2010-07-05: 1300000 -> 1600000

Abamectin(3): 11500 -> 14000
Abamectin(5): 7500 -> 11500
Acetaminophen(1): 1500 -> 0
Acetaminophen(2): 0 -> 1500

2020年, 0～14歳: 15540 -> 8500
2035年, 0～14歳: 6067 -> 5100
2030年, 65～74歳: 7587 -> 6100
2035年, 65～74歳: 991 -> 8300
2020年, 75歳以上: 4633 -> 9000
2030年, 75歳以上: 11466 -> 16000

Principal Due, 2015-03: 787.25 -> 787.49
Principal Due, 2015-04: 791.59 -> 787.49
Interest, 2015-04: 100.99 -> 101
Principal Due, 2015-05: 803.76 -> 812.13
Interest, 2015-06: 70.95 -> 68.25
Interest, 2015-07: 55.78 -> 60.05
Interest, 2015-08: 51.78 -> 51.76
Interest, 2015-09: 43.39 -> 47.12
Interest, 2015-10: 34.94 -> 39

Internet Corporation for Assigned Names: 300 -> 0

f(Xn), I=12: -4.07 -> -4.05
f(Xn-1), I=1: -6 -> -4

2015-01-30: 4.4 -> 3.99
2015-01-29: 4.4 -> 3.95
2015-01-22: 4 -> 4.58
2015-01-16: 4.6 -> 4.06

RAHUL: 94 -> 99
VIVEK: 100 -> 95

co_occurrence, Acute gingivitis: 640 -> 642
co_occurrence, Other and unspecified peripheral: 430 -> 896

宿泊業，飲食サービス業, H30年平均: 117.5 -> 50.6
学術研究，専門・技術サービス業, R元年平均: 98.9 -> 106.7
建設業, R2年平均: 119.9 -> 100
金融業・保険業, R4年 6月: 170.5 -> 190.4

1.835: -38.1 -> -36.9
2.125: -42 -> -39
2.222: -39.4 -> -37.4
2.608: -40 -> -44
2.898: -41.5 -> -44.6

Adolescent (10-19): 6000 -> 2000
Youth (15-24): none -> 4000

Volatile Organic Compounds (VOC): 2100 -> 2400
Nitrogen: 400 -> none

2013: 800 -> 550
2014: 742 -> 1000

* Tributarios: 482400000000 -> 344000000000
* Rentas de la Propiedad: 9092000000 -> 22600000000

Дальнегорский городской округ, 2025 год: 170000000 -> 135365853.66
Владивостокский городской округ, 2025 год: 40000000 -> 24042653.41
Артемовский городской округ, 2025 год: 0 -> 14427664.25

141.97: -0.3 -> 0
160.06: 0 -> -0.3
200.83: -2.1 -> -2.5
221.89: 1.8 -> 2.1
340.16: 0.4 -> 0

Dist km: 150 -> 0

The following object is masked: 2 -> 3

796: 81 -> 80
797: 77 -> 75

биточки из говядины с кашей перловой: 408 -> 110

= = = = =

- Task directions -
Return all lines of the data in which the string "Principal" appears.

- Answer to this problem -
Principal Due, 2015-03: 787.25 -> 787.49
Principal Due, 2015-04: 791.59 -> 787.49
Principal Due, 2015-05: 803.76 -> 812.13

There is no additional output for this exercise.